The LHC MoEDAL experiment publishes its first paper on its search for magnetic monopoles
Over the last decades, experiments have been trying to find evidence for magnetic monopoles at accelerators, including at CERN’s Large Hadron Collider.
Such particles were first predicted by physicist Paul Dirac in the 1930s but have never been observed so far.
“Today MoEDAL celebrates the release of its first physics result and joins the other LHC experiments at the discovery frontier," says Spokesperson of the MoEDAL experiment, James Pinfold.
Just as electricity comes with two charges, positive and negative, so magnetism comes with two poles, North and South.
The difference is that while it’s easy to isolate a positive or negative electric charge, nobody has ever seen a solitary magnetic charge, or monopole.
If you take a bar magnet and cut it in half, you end up with two smaller bar magnets, each with a North and South pole. Yet theory suggests that magnetism could be a property of elementary particles.
So just as electrons carry negative electric charge and protons carry positive charge, so magnetic monopoles could in theory carry a North or a South pole.
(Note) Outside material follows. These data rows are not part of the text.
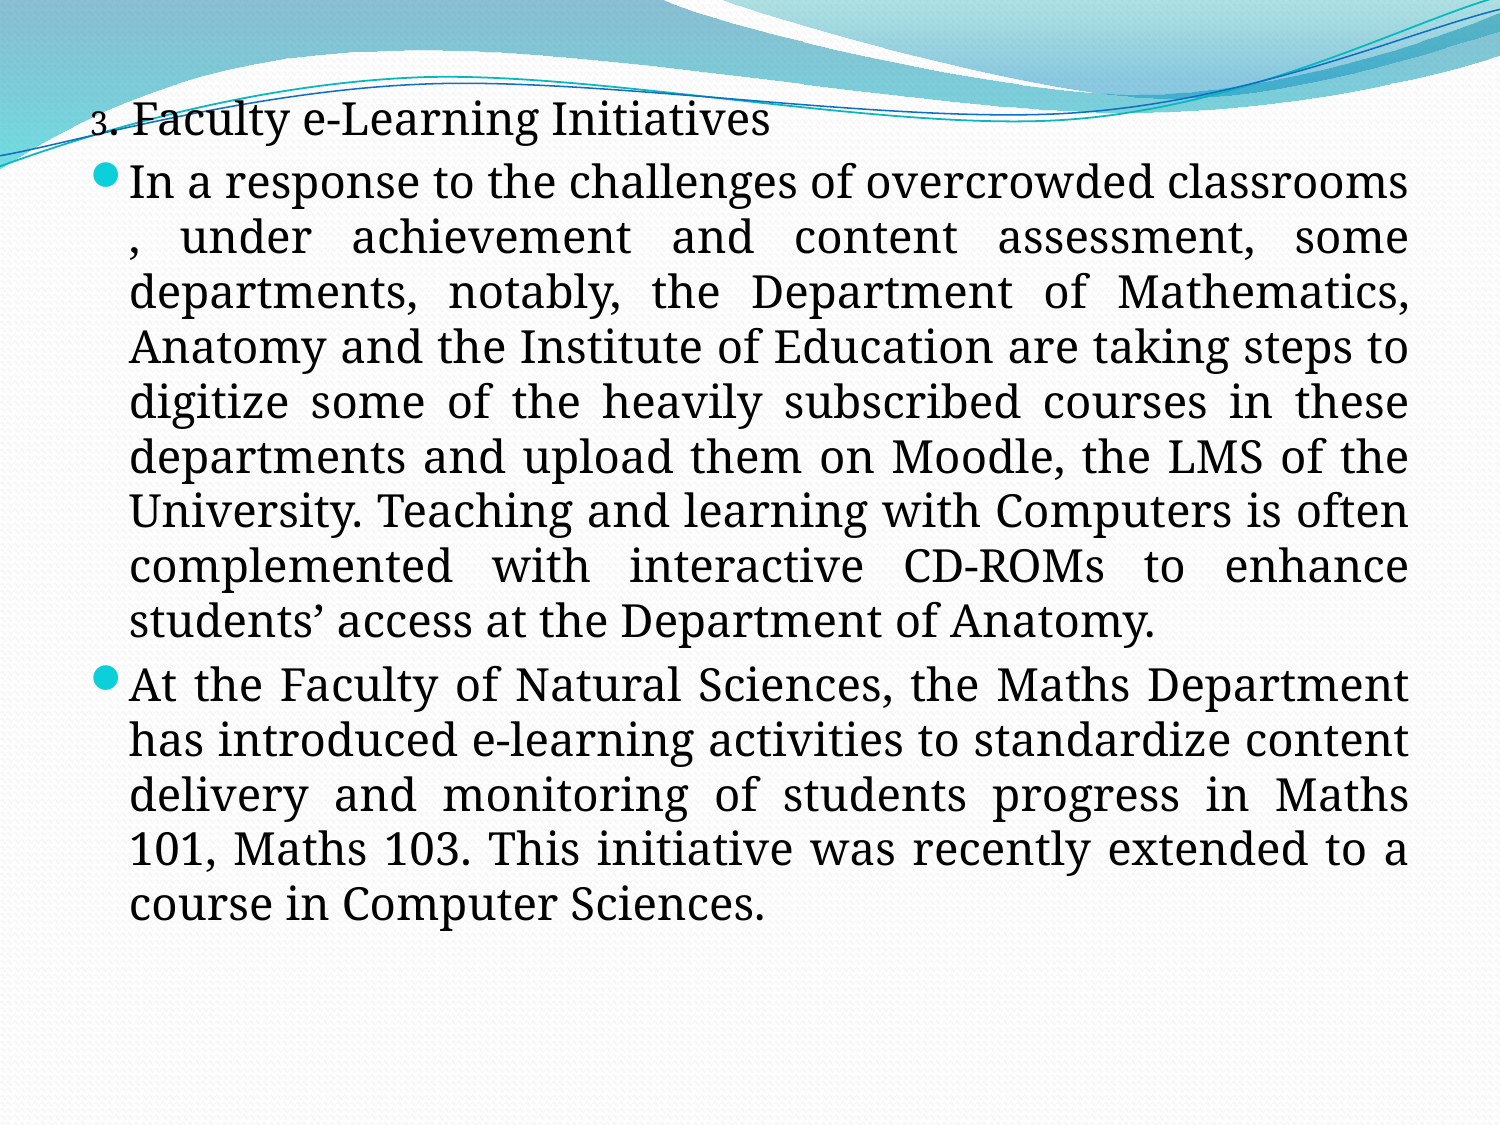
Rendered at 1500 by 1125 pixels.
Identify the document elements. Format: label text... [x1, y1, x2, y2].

list 3. Faculty e-Learning Initiatives In a response to the challenges of overcrowded classrooms , under achievement and content assessment, some departments, notably, the Department of Mathematics, Anatomy and the Institute of Education are taking steps to digitize some of the heavily subscribed courses in these departments and upload them on Moodle, the LMS of the University. Teaching and learning with Computers is often complemented with interactive CD-ROMs to enhance students’ access at the Department of Anatomy. At the Faculty of Natural Sciences, the Maths Department has introduced e-learning activities to standardize content delivery and monitoring of students progress in Maths 101, Maths 103. This initiative was recently extended to a course in Computer Sciences. [75, 82, 1425, 1005]
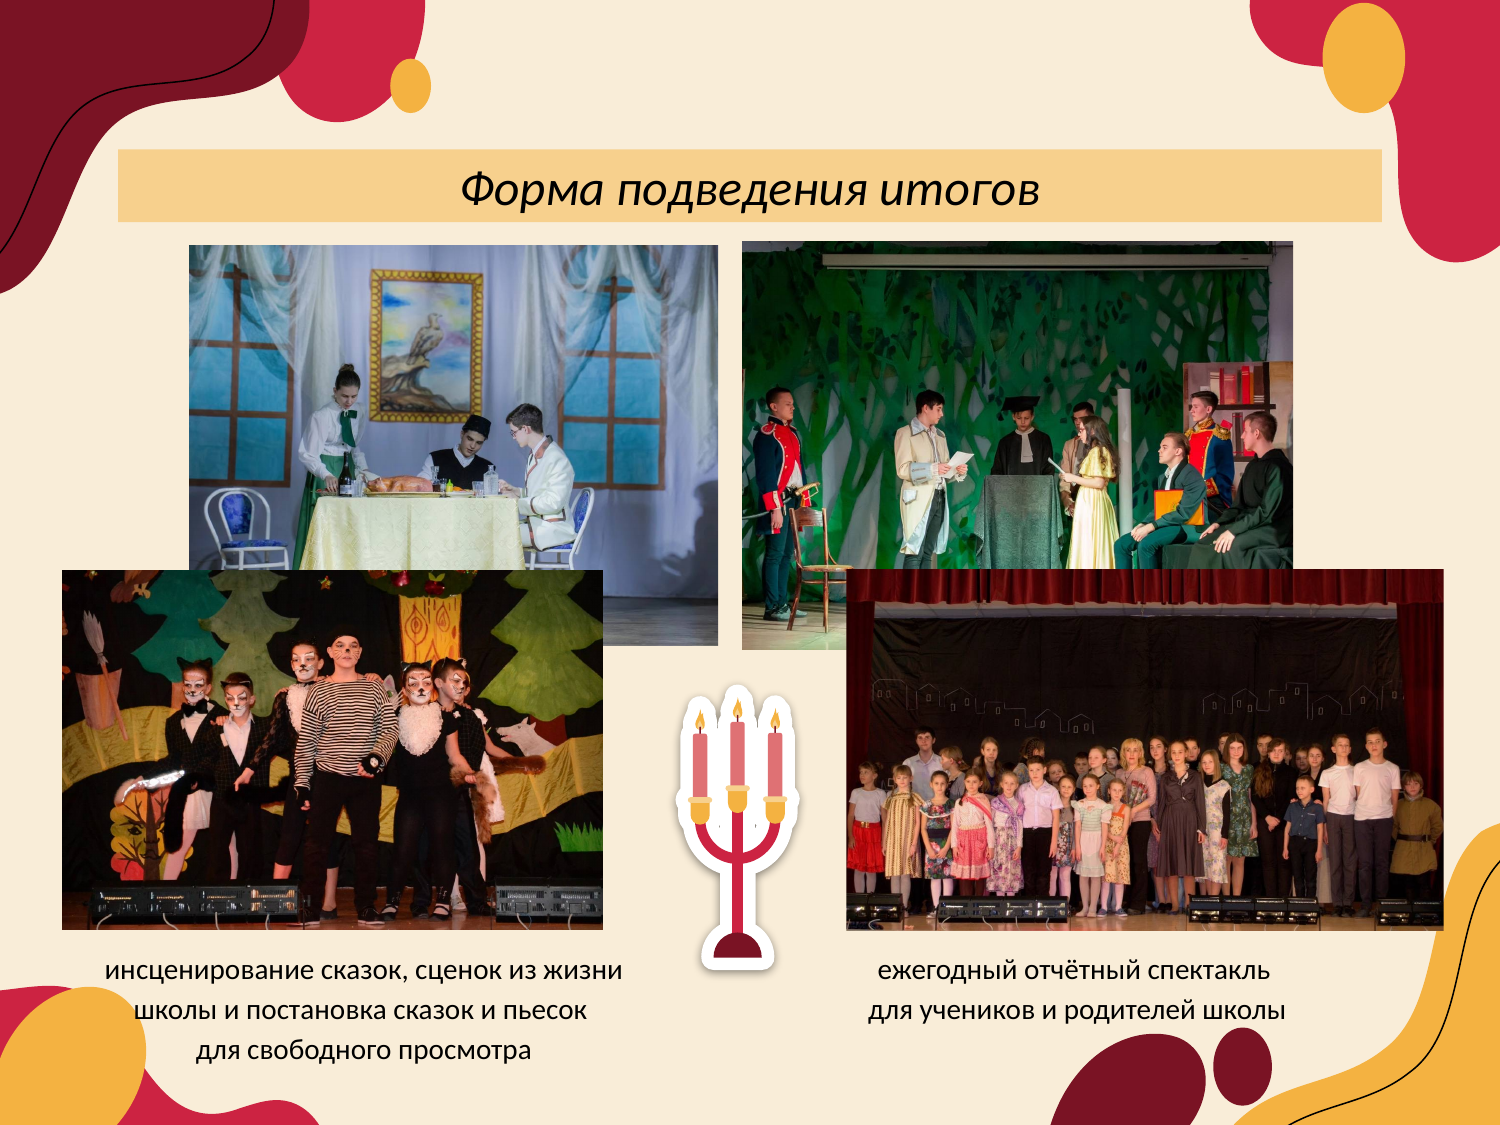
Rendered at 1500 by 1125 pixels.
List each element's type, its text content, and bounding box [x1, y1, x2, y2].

title Форма подведения итогов [118, 149, 1382, 223]
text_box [687, 696, 788, 958]
text_box ежегодный отчётный спектакль для учеников и родителей школы [831, 929, 1324, 1040]
picture [741, 240, 1444, 931]
picture [62, 244, 719, 931]
text_box инсценирование сказок, сценок из жизни школы и постановка сказок и пьесок для свободного просмотра [82, 929, 646, 1125]
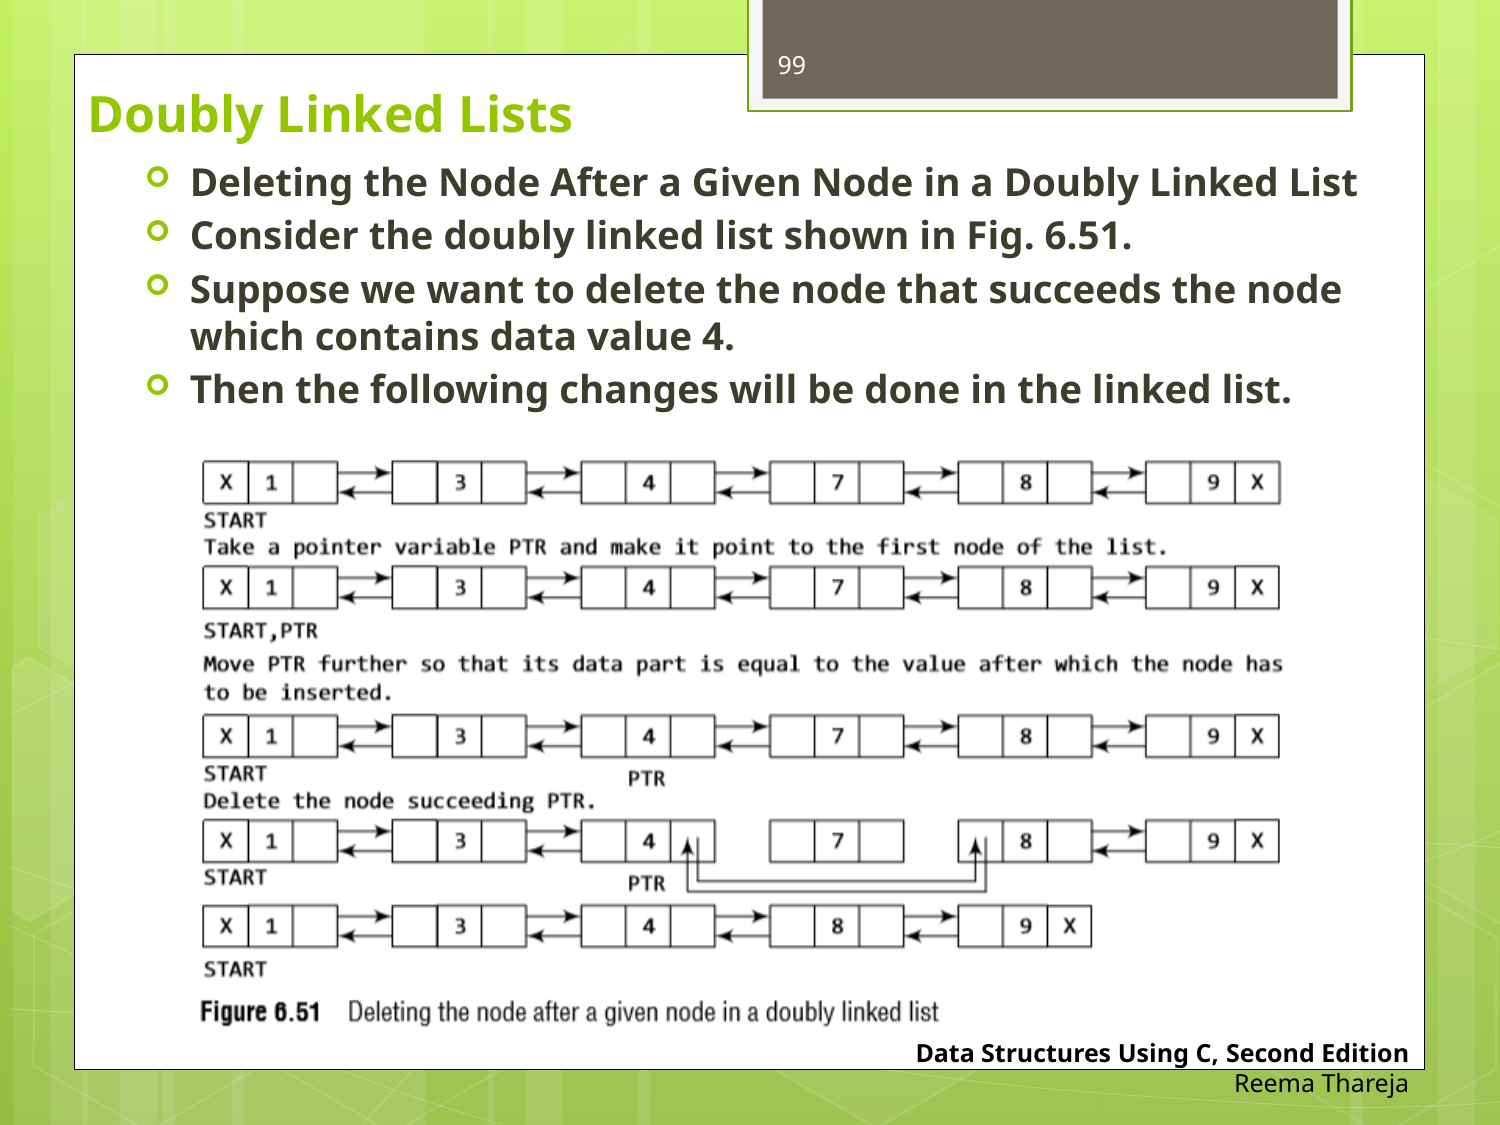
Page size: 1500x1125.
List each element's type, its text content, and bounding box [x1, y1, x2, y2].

picture [187, 448, 1305, 1038]
title Doubly Linked Lists [72, 37, 1225, 150]
slide_number 99 [762, 36, 982, 97]
footer Data Structures Using C, Second Edition Reema Thareja [849, 1037, 1425, 1098]
list Deleting the Node After a Given Node in a Doubly Linked List Consider the doubly linked list shown in Fig. 6.51. Suppose we want to delete the node that succeeds the node which contains data value 4. Then the following changes will be done in the linked list. [118, 149, 1407, 425]
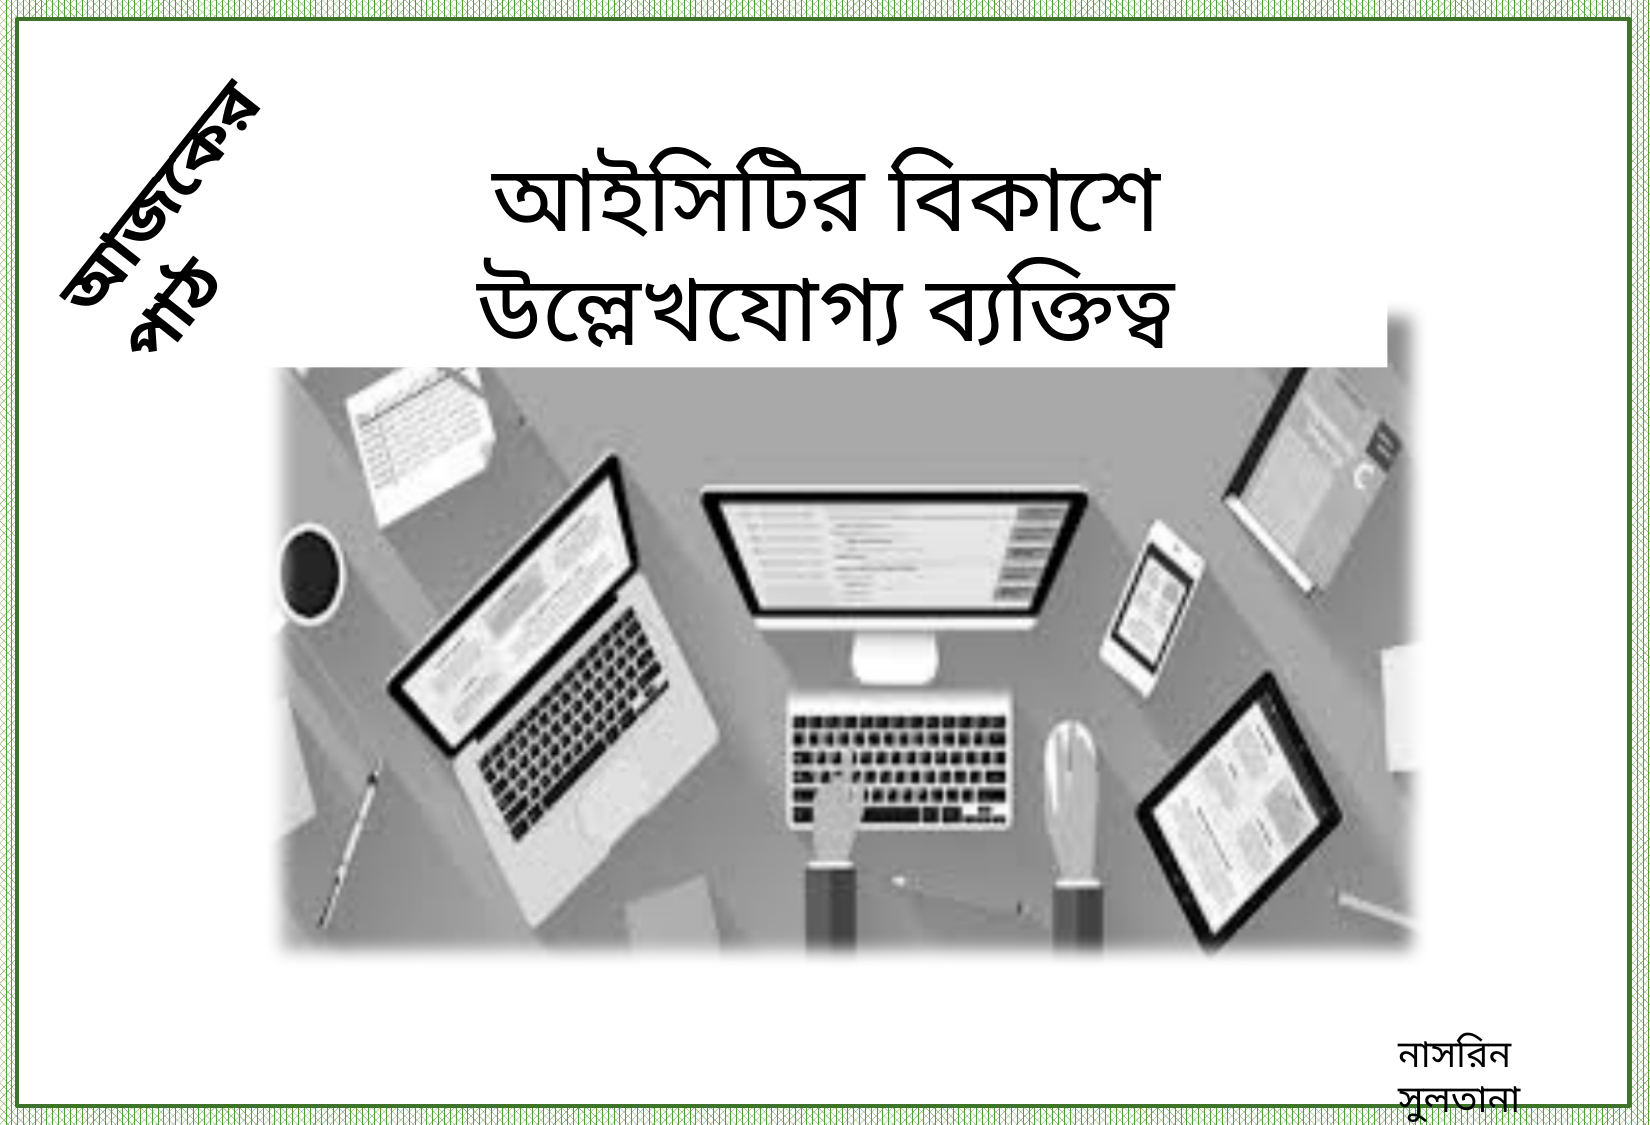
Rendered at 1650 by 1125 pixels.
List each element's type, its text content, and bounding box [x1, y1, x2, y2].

text_box আজকের পাঠ [25, 45, 354, 396]
text_box আইসিটির বিকাশে উল্লেখযোগ্য ব্যক্তিত্ব [265, 132, 1388, 300]
picture [265, 300, 1430, 968]
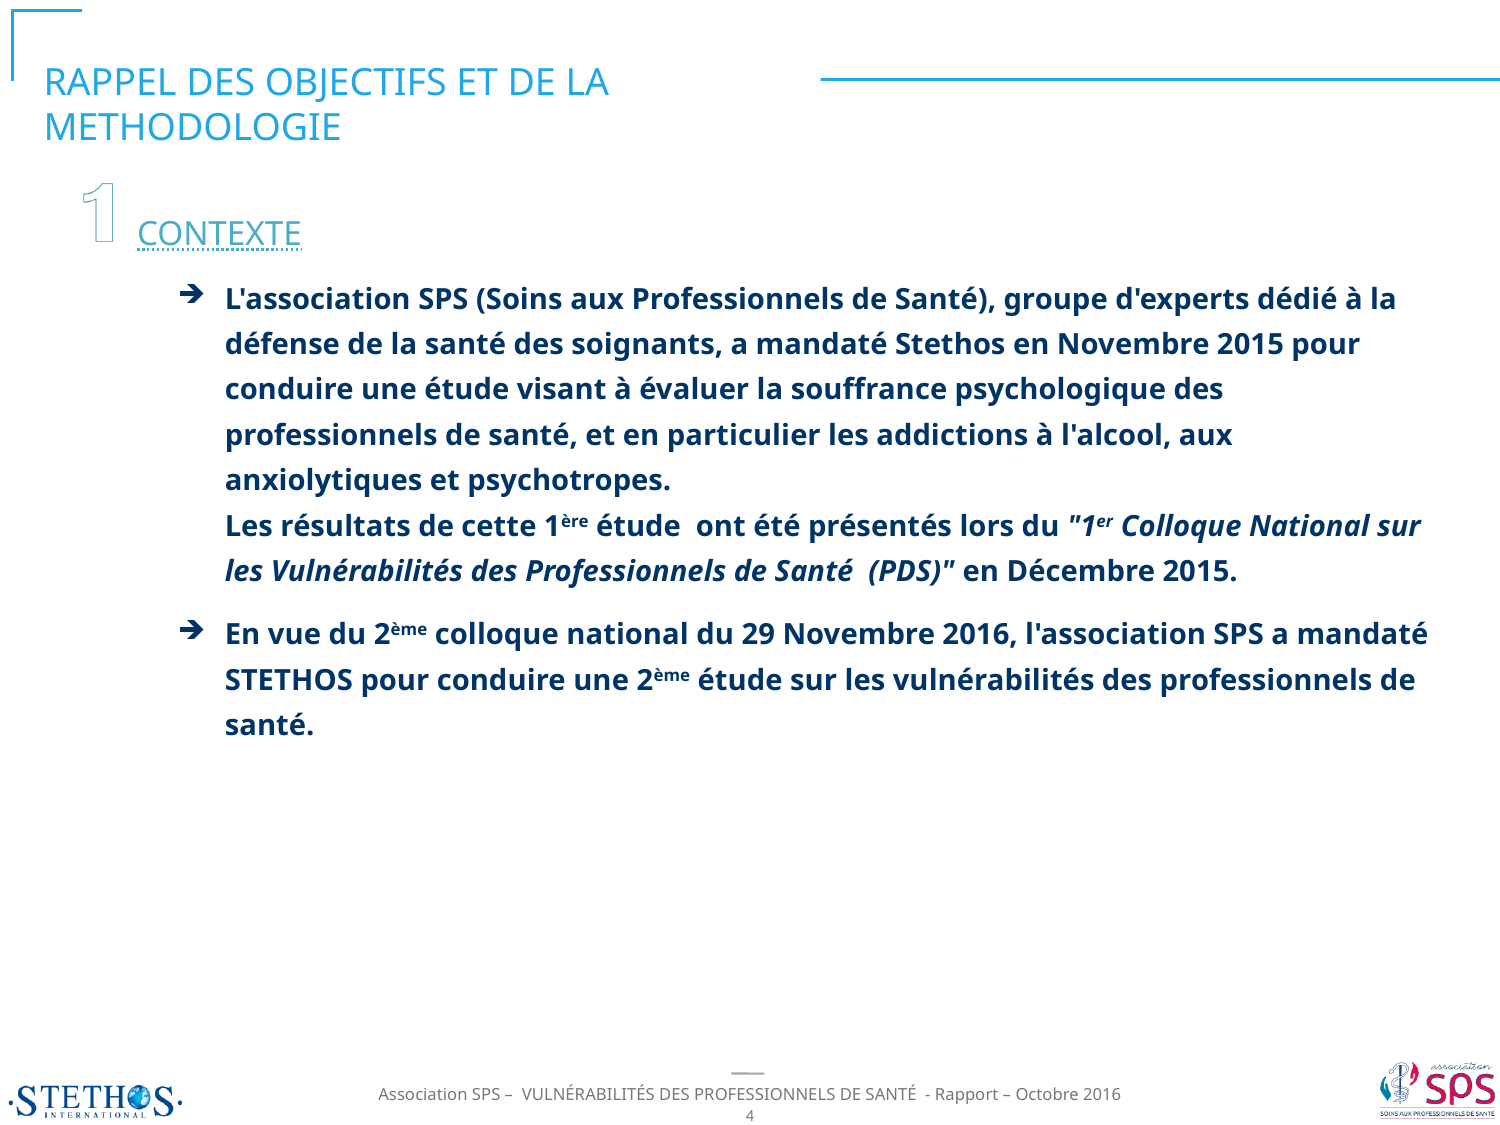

If monopoles exist, they are believed to be very massive. As the LHC produces collisions at unprecedented energy, physicists may be able to observe such particles if they are light enough to be in the LHC’s reach.
For instance, high-energy photon–photon interactions could produce pairs of North and South monopoles. Monopoles could manifest their presence via their magnetic charge and through their very high ionizing power, estimated to be about 4700 times higher than that of the protons.
The MoEDAL experiment at the LHC is designed specifically to look at these effects.
MoEDAL is composed of a largely passive detector, installed next to the LHCb experiment. As monopoles would be highly ionizing, they would leave tracks in plastic detectors (NTDs) that are examined by a microscope afterwards.
Monopoles would also lose their energy very quickly and could therefore be slowed down by another device consisting of 0.8 tonnes of aluminium detectors that act as a trap.
A trapped monopole would signal its presence afterwards, when a magnetometer ‘scans’ the detectors for a magnetic charge. Additionally, MoEDAL includes an array of TimePix silicon pixel detectors used to monitor the experiment’s environment in real-time.
The paper published today is based on an analysis of data collected during the LHC’s first run, when the trapping detector was still a prototype. Although showing no evidence for trapped monopoles, the results have allowed the MoEDAL collaboration to place new mass limits, assuming a simple production mode of these hypothetical particles.
They also provide a clear demonstration of the power of the MoEDAL detector, as the LHC delivers data at higher energy. The MoEDAL collaboration is now actively working on the analysis of data obtained with the full detector – including plastic NTDs and trapping detectors – in 2015, with the exciting possibility of revolutionary discoveries in a number of new physics scenarios.
The paper published today was signed by school students from the Simon Langton School, Canterbury, UK, which joined the MoEDAL collaboration in 2013, and the Institute for Research in Schools (IRIS), which aims is to bring first-class cutting-edge research into high-schools.